South Korean bass Kwangchul Youn impressed as Gurnemanz. His is a Wagernian voice of import.
Japanese born Mihoko Fujimara was an unsensual Kundry whose top notes approached shrillness.
London born tenor Christopher Ventris captured the divisions of Parsifal from boyish kid, to maturing man, to supposed "redeemer". Vocally, he left mixed impressions: strong in Act II, though with biting timbre.
Baritone Detlef Roth, from the Schwarzwald city of Freudenstadt, and like Ventris making his Bayreuth début, carried himself well as Amfortas, though his voice was a touch narrow for the part.
Thomas Jesatko, born in Nürnberg, wasn’t quite the meistersinger as Klingsor. His blustery delivery gradually wore on the ears.
Diógenes Randes, a Brazilian bass returning to Bayreuth for the second time, was the booming voice of Titurel.
For whatever reason, the usually superb chorus was not in tip-top form this night.
In the pit, Daniele Gatti’s reading was broad, its single aim to make the music sound as beautiful as possible.

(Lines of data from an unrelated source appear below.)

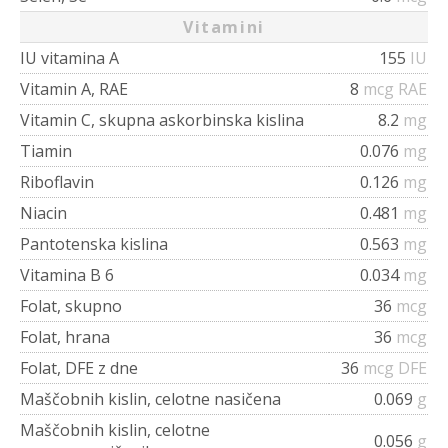
Vitamini
IU vitamina A
155
IU
Vitamin A, RAE
8
mcg RAE
Vitamin C, skupna askorbinska kislina
8.2
mg
Tiamin
0.076
mg
Riboflavin
0.126
mg
Niacin
0.481
mg
Pantotenska kislina
0.563
mg
Vitamina B 6
0.034
mg
Folat, skupno
36
mcg
Folat, hrana
36
mcg
Folat, DFE z dne
36
mcg DFE
Maščobnih kislin, celotne nasičena
0.069
g
Maščobnih kislin, celotne
0.056
g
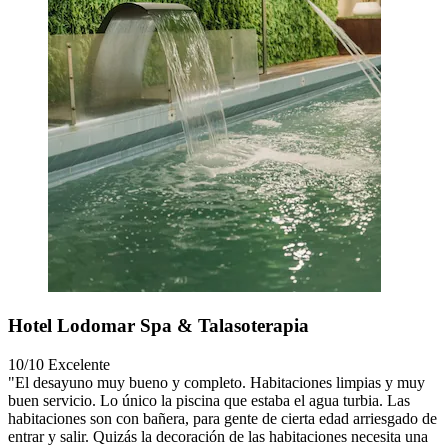
Hotel Lodomar Spa & Talasoterapia
10/10
Excelente
"El desayuno muy bueno y completo. Habitaciones limpias y muy
buen servicio. Lo único la piscina que estaba el agua turbia. Las
habitaciones son con bañera, para gente de cierta edad arriesgado de
entrar y salir. Quizás la decoración de las habitaciones necesita una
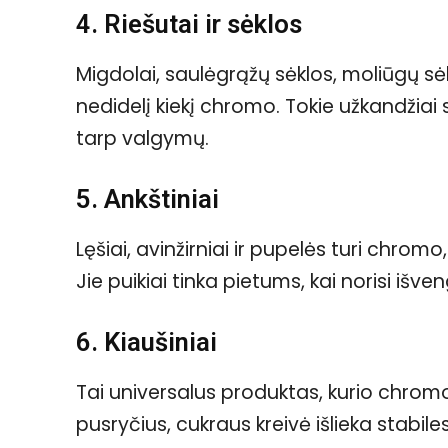
4. Riešutai ir sėklos
Migdolai, saulėgrąžų sėklos, moliūgų sėkl
nedidelį kiekį chromo. Tokie užkandžiai 
tarp valgymų.
5. Ankštiniai
Lęšiai, avinžirniai ir pupelės turi chrom
Jie puikiai tinka pietums, kai norisi išve
6. Kiaušiniai
Tai universalus produktas, kurio chromo
pusryčius, cukraus kreivė išlieka stabile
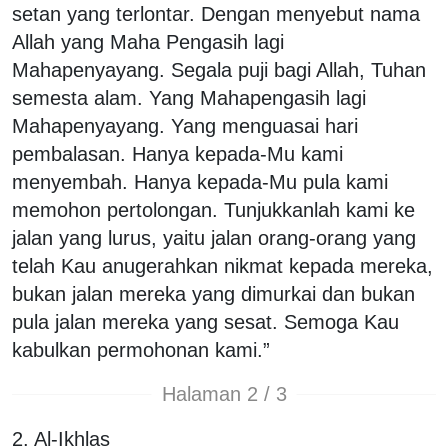
setan yang terlontar. Dengan menyebut nama
Allah yang Maha Pengasih lagi
Mahapenyayang. Segala puji bagi Allah, Tuhan
semesta alam. Yang Mahapengasih lagi
Mahapenyayang. Yang menguasai hari
pembalasan. Hanya kepada-Mu kami
menyembah. Hanya kepada-Mu pula kami
memohon pertolongan. Tunjukkanlah kami ke
jalan yang lurus, yaitu jalan orang-orang yang
telah Kau anugerahkan nikmat kepada mereka,
bukan jalan mereka yang dimurkai dan bukan
pula jalan mereka yang sesat. Semoga Kau
kabulkan permohonan kami.”
Halaman 2 / 3
2. Al-Ikhlas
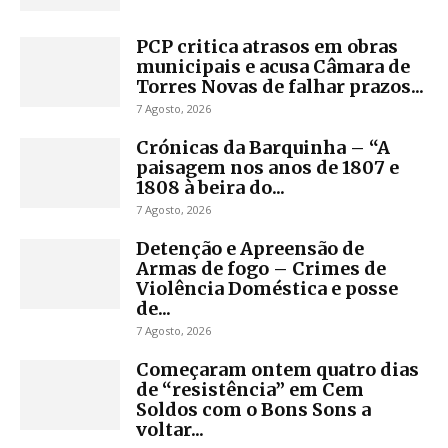
PCP critica atrasos em obras
municipais e acusa Câmara de
Torres Novas de falhar prazos...
7 Agosto, 2026
Crónicas da Barquinha – “A
paisagem nos anos de 1807 e
1808 à beira do...
7 Agosto, 2026
Detenção e Apreensão de
Armas de fogo – Crimes de
Violência Doméstica e posse
de...
7 Agosto, 2026
Começaram ontem quatro dias
de “resistência” em Cem
Soldos com o Bons Sons a
voltar...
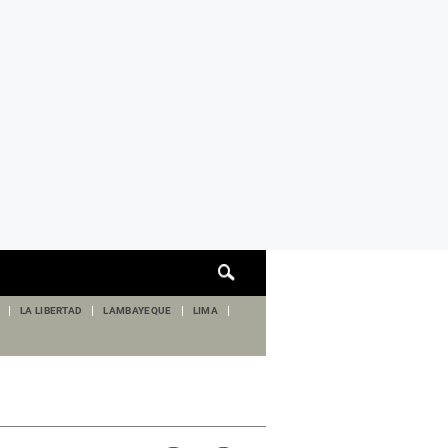
Cuadro
de
búsqueda
LA LIBERTAD
LAMBAYEQUE
LIMA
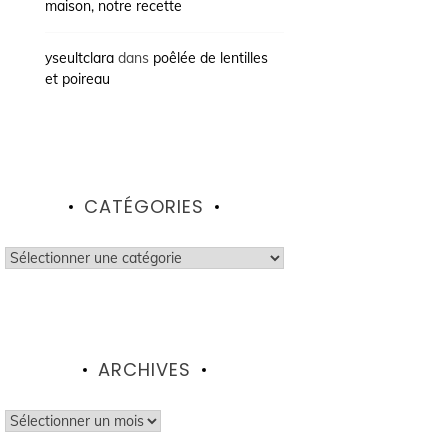
maison, notre recette
yseultclara
dans
poêlée de lentilles
et poireau
CATÉGORIES
Catégories
ARCHIVES
Archives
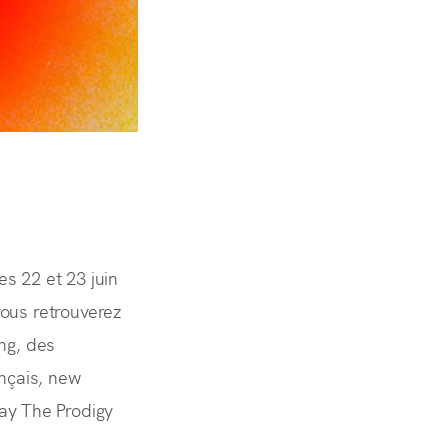
es 22 et 23 juin
vous retrouverez
ing, des
nçais, new
ay The Prodigy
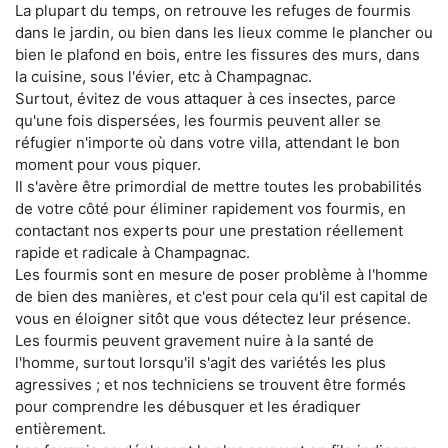
La plupart du temps, on retrouve les refuges de fourmis
dans le jardin, ou bien dans les lieux comme le plancher ou
bien le plafond en bois, entre les fissures des murs, dans
la cuisine, sous l'évier, etc à Champagnac.
Surtout, évitez de vous attaquer à ces insectes, parce
qu'une fois dispersées, les fourmis peuvent aller se
réfugier n'importe où dans votre villa, attendant le bon
moment pour vous piquer.
Il s'avère être primordial de mettre toutes les probabilités
de votre côté pour éliminer rapidement vos fourmis, en
contactant nos experts pour une prestation réellement
rapide et radicale à Champagnac.
Les fourmis sont en mesure de poser problème à l'homme
de bien des manières, et c'est pour cela qu'il est capital de
vous en éloigner sitôt que vous détectez leur présence.
Les fourmis peuvent gravement nuire à la santé de
l'homme, surtout lorsqu'il s'agit des variétés les plus
agressives ; et nos techniciens se trouvent être formés
pour comprendre les débusquer et les éradiquer
entièrement.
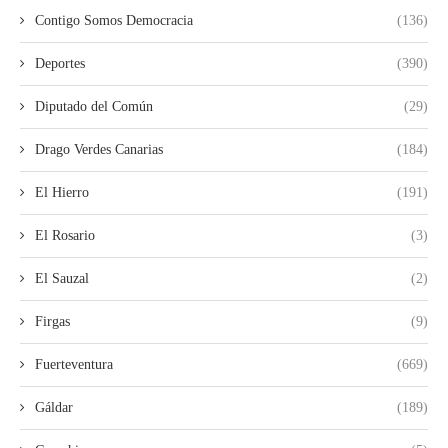
Contigo Somos Democracia
(136)
Deportes
(390)
Diputado del Común
(29)
Drago Verdes Canarias
(184)
El Hierro
(191)
El Rosario
(3)
El Sauzal
(2)
Firgas
(9)
Fuerteventura
(669)
Gáldar
(189)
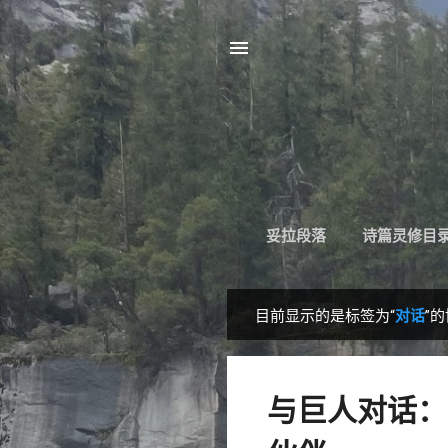
妥拉段落
诗篇灵修目
目前显示的是标签为“
对话
”
博
文
与巨人对话：如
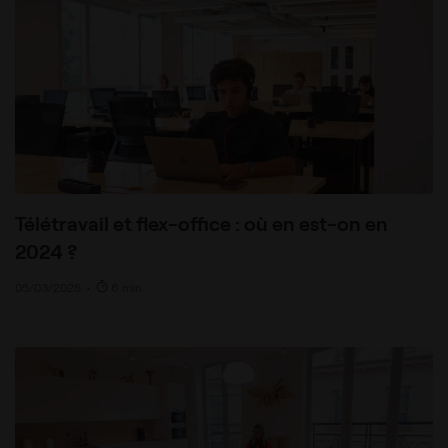
Télétravail et flex-office : où en est-on en
2024 ?
05/03/2025
•
6 min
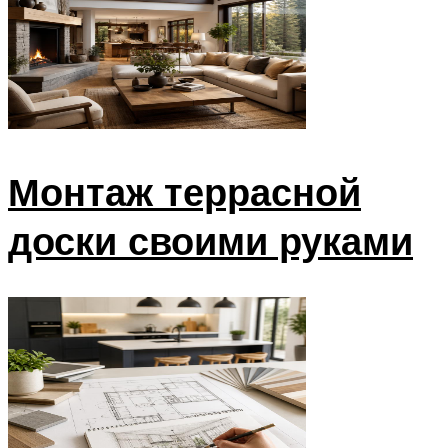
Монтаж террасной
доски своими руками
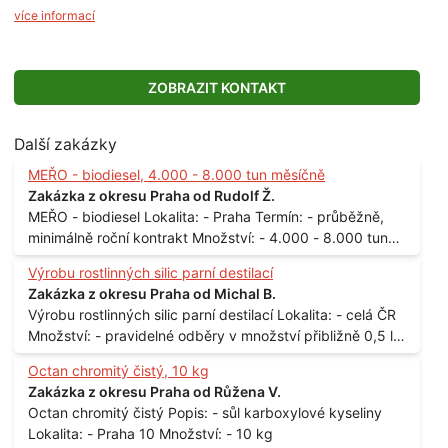
více informací
ZOBRAZIT KONTAKT
Další zakázky
MEŘO - biodiesel, 4.000 - 8.000 tun měsíčně
Zakázka z okresu Praha od Rudolf Ž.
MEŘO - biodiesel Lokalita: - Praha Termín: - průběžně,
minimálně roční kontrakt Množství: - 4.000 - 8.000 tun
měsíčně
Výrobu rostlinných silic parní destilací
Zakázka z okresu Praha od Michal B.
Výrobu rostlinných silic parní destilací Lokalita: - celá ČR
Množství: - pravidelné odběry v množství přibližně 0,5 l
až 1 l
Octan chromitý čistý, 10 kg
Zakázka z okresu Praha od Růžena V.
Octan chromitý čistý Popis: - sůl karboxylové kyseliny
Lokalita: - Praha 10 Množství: - 10 kg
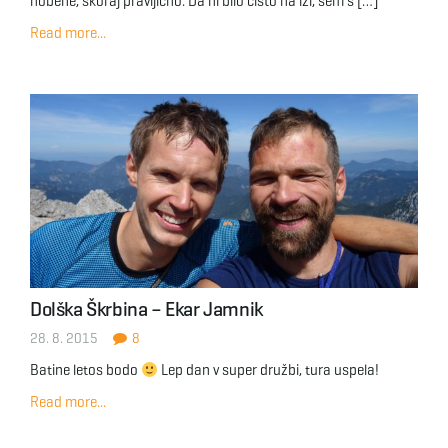
nobene, skoraj pravljično. Da ni bilo čisto na izi, sem s […]
Read more...
Dolška Škrbina – Ekar Jamnik
28. 8. 2015
8
Batine letos bodo
Lep dan v super družbi, tura uspela!
Read more...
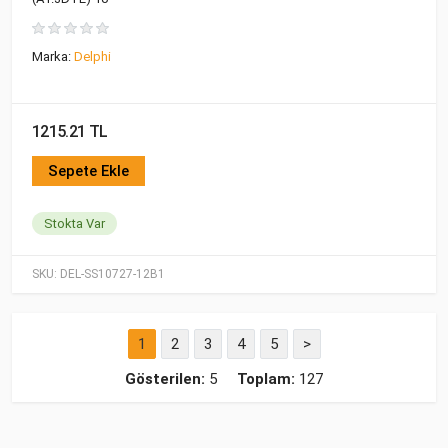
Marka:
Delphi
1215.21 TL
Sepete Ekle
Stokta Var
SKU:
DEL-SS10727-12B1
1
2
3
4
5
>
Gösterilen:
5
Toplam:
127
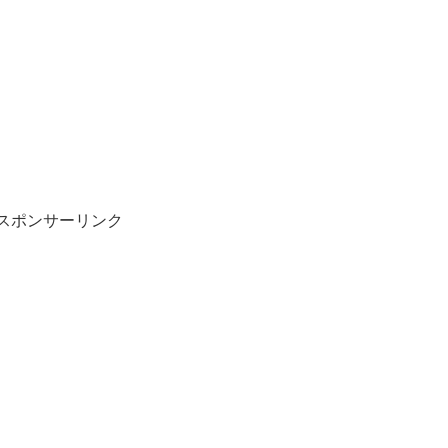
スポンサーリンク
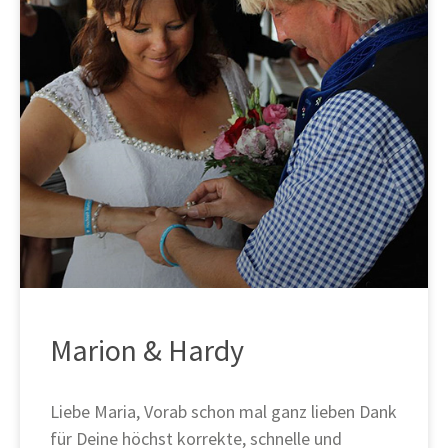
Marion & Hardy
Liebe Maria, Vorab schon mal ganz lieben Dank
für Deine höchst korrekte, schnelle und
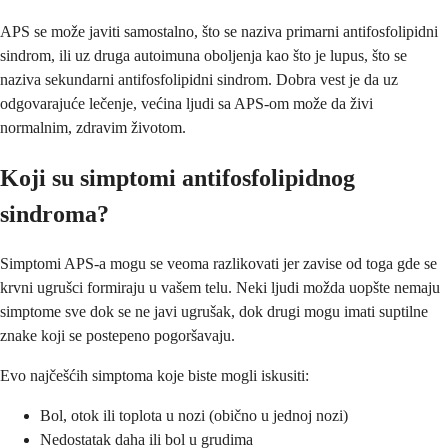
APS se može javiti samostalno, što se naziva primarni antifosfolipidni
sindrom, ili uz druga autoimuna oboljenja kao što je lupus, što se
naziva sekundarni antifosfolipidni sindrom. Dobra vest je da uz
odgovarajuće lečenje, većina ljudi sa APS-om može da živi
normalnim, zdravim životom.
Koji su simptomi antifosfolipidnog
sindroma?
Simptomi APS-a mogu se veoma razlikovati jer zavise od toga gde se
krvni ugrušci formiraju u vašem telu. Neki ljudi možda uopšte nemaju
simptome sve dok se ne javi ugrušak, dok drugi mogu imati suptilne
znake koji se postepeno pogoršavaju.
Evo najčešćih simptoma koje biste mogli iskusiti:
Bol, otok ili toplota u nozi (obično u jednoj nozi)
Nedostatak daha ili bol u grudima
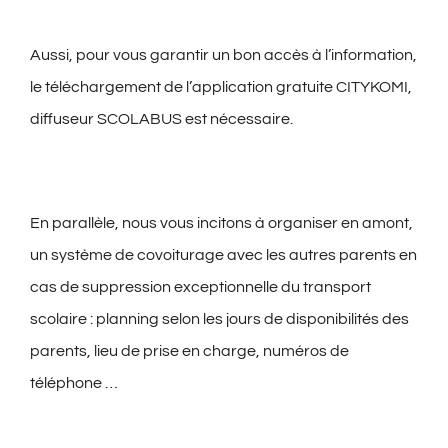
Aussi, pour vous garantir un bon accès à l’information,
le téléchargement de l’application gratuite CITYKOMI,
diffuseur SCOLABUS est nécessaire.
En parallèle, nous vous incitons à organiser en amont,
un système de covoiturage avec les autres parents en
cas de suppression exceptionnelle du transport
scolaire : planning selon les jours de disponibilités des
parents, lieu de prise en charge, numéros de
téléphone …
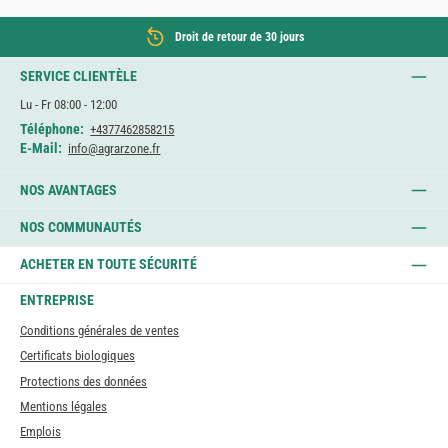
Droit de retour de 30 jours
SERVICE CLIENTÈLE
Lu - Fr 08:00 - 12:00
Téléphone:
+4377462858215
E-Mail:
info@agrarzone.fr
NOS AVANTAGES
NOS COMMUNAUTÉS
ACHETER EN TOUTE SÉCURITÉ
ENTREPRISE
Conditions générales de ventes
Certificats biologiques
Protections des données
Mentions légales
Emplois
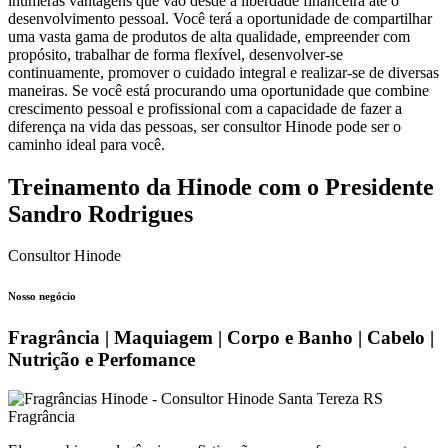
inúmeras vantagens que vão desde a liberdade financeira até o
desenvolvimento pessoal. Você terá a oportunidade de compartilhar
uma vasta gama de produtos de alta qualidade, empreender com
propósito, trabalhar de forma flexível, desenvolver-se
continuamente, promover o cuidado integral e realizar-se de diversas
maneiras. Se você está procurando uma oportunidade que combine
crescimento pessoal e profissional com a capacidade de fazer a
diferença na vida das pessoas, ser consultor Hinode pode ser o
caminho ideal para você.
Treinamento da Hinode com o Presidente
Sandro Rodrigues
Consultor Hinode
Nosso negócio
Fragrância | Maquiagem | Corpo e Banho | Cabelo |
Nutrição e Perfomance
Fragrância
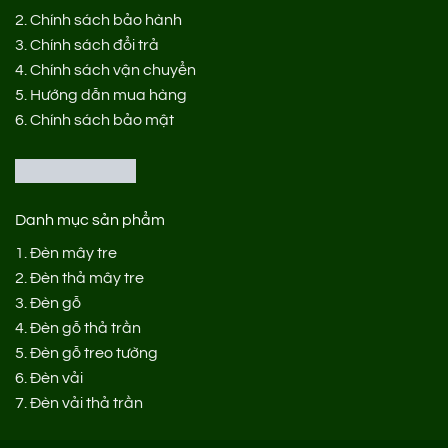
2.
Chính sách bảo hành
3.
Chính sách đổi trả
4.
Chính sách vận chuyển
5.
Hướng dẫn mua hàng
6.
Chính sách bảo mật
Danh mục sản phẩm
1.
Đèn mây tre
2.
Đèn thả mây tre
3.
Đèn gỗ
4.
Đèn gỗ thả trần
5.
Đèn gỗ treo tường
6.
Đèn vải
7.
Đèn vải thả trần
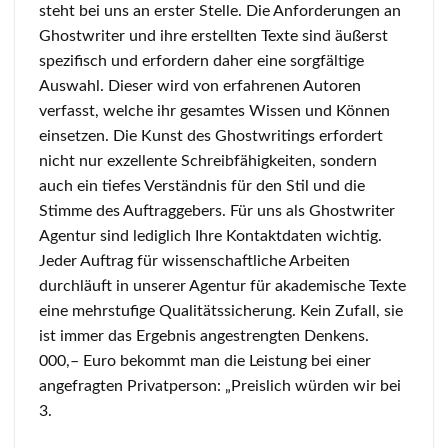
steht bei uns an erster Stelle. Die Anforderungen an
Ghostwriter und ihre erstellten Texte sind äußerst
spezifisch und erfordern daher eine sorgfältige
Auswahl. Dieser wird von erfahrenen Autoren
verfasst, welche ihr gesamtes Wissen und Können
einsetzen. Die Kunst des Ghostwritings erfordert
nicht nur exzellente Schreibfähigkeiten, sondern
auch ein tiefes Verständnis für den Stil und die
Stimme des Auftraggebers. Für uns als Ghostwriter
Agentur sind lediglich Ihre Kontaktdaten wichtig.
Jeder Auftrag für wissenschaftliche Arbeiten
durchläuft in unserer Agentur für akademische Texte
eine mehrstufige Qualitätssicherung. Kein Zufall, sie
ist immer das Ergebnis angestrengten Denkens.
000,– Euro bekommt man die Leistung bei einer
angefragten Privatperson: „Preislich würden wir bei
3.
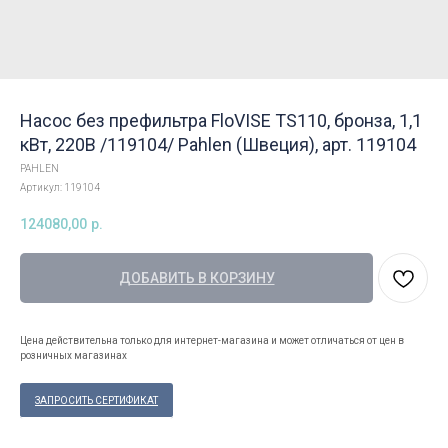
Насос без префильтра FloVISE TS110, бронза, 1,1
кВт, 220В /119104/ Pahlen (Швеция), арт. 119104
PAHLEN
Артикул:
119104
124080,00
р.
ДОБАВИТЬ В КОРЗИНУ
Цена действительна только для интернет-магазина и может отличаться от цен в
розничных магазинах
ЗАПРОСИТЬ СЕРТИФИКАТ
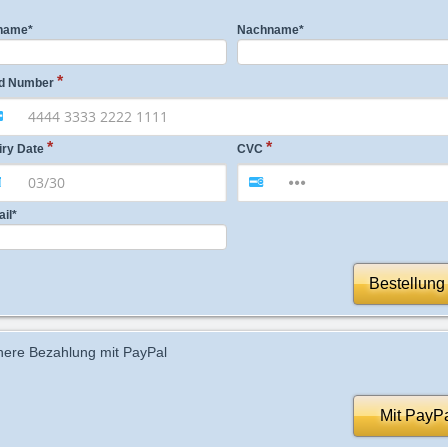
name
*
Nachname
*
d Number
iry Date
CVC
ail
*
Bestellung
here Bezahlung mit PayPal
Mit PayP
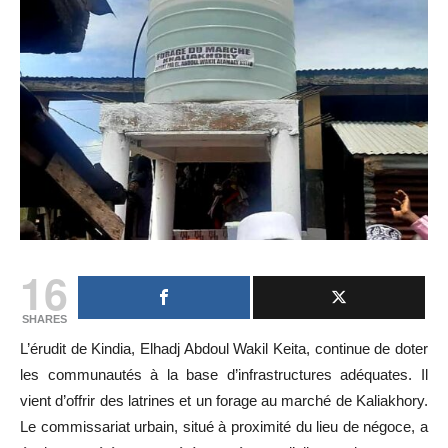
16
SHARES
L’érudit de Kindia, Elhadj Abdoul Wakil Keita, continue de doter
les communautés à la base d’infrastructures adéquates. Il
vient d’offrir des latrines et un forage au marché de Kaliakhory.
Le commissariat urbain, situé à proximité du lieu de négoce, a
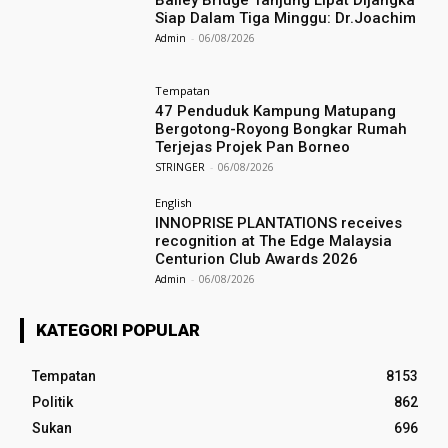
Siap Dalam Tiga Minggu: Dr.Joachim
Admin
-
06/08/2026
Tempatan
47 Penduduk Kampung Matupang
Bergotong-Royong Bongkar Rumah
Terjejas Projek Pan Borneo
STRINGER
-
06/08/2026
English
INNOPRISE PLANTATIONS receives
recognition at The Edge Malaysia
Centurion Club Awards 2026
Admin
-
06/08/2026
KATEGORI POPULAR
Tempatan
8153
Politik
862
Sukan
696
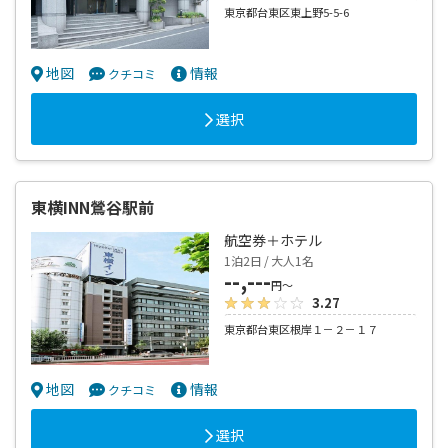
東京都台東区東上野5-5-6
地図
情報
クチコミ
選択
東横INN鶯谷駅前
航空券＋ホテル
1泊2日 / 大人1名
--,---
円～
3.27
東京都台東区根岸１－２－１７
地図
情報
クチコミ
選択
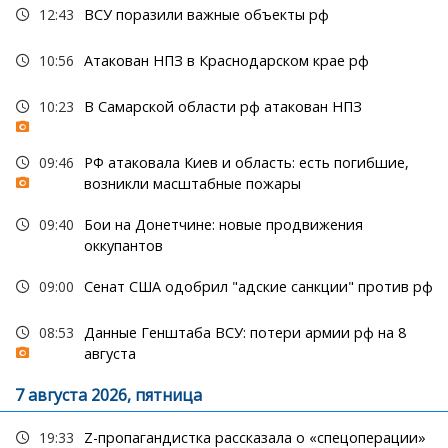
12:43
ВСУ поразили важные объекты рф
10:56
Атакован НПЗ в Краснодарском крае рф
10:23
В Самарской области рф атакован НПЗ
09:46
РФ атаковала Киев и область: есть погибшие,
возникли масштабные пожары
09:40
Бои на Донетчине: новые продвижения
оккупантов
09:00
Сенат США одобрил "адские санкции" против рф
08:53
Данные Генштаба ВСУ: потери армии рф на 8
августа
7 августа 2026, пятница
19:33
Z-пропагандистка рассказала о «спецоперации»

Parsifal is a long play. The duration of this performance was four hours and fifteen minutes, excluding two generous intermissions during which patrons could eat dinner if they so wished. (The evening ran from 4:01 to 10:44 p.m.) Gatti drew some rich, long-breathed playing from the orchestra. The sound was full, never burdensome, though things sounded tired in spots just before the end.
As for Heike Scheele’s set, its columns could expand or detract, its walls could rotate in and out providing for an easy transformation for the Verwandlungsmusik. The colours used throughout were nothing but eye-catching.
As a matter of interest, the month long Bayreuth Festival received a total of 447,240 requests from about 80 countries for the 53,900 available tickets. Of the total number of requesters, only 12.05% of them were accorded tickets.
Next season, the Bayreuth Festival will present a new production of Lohengrin by director Hans Neuenfels.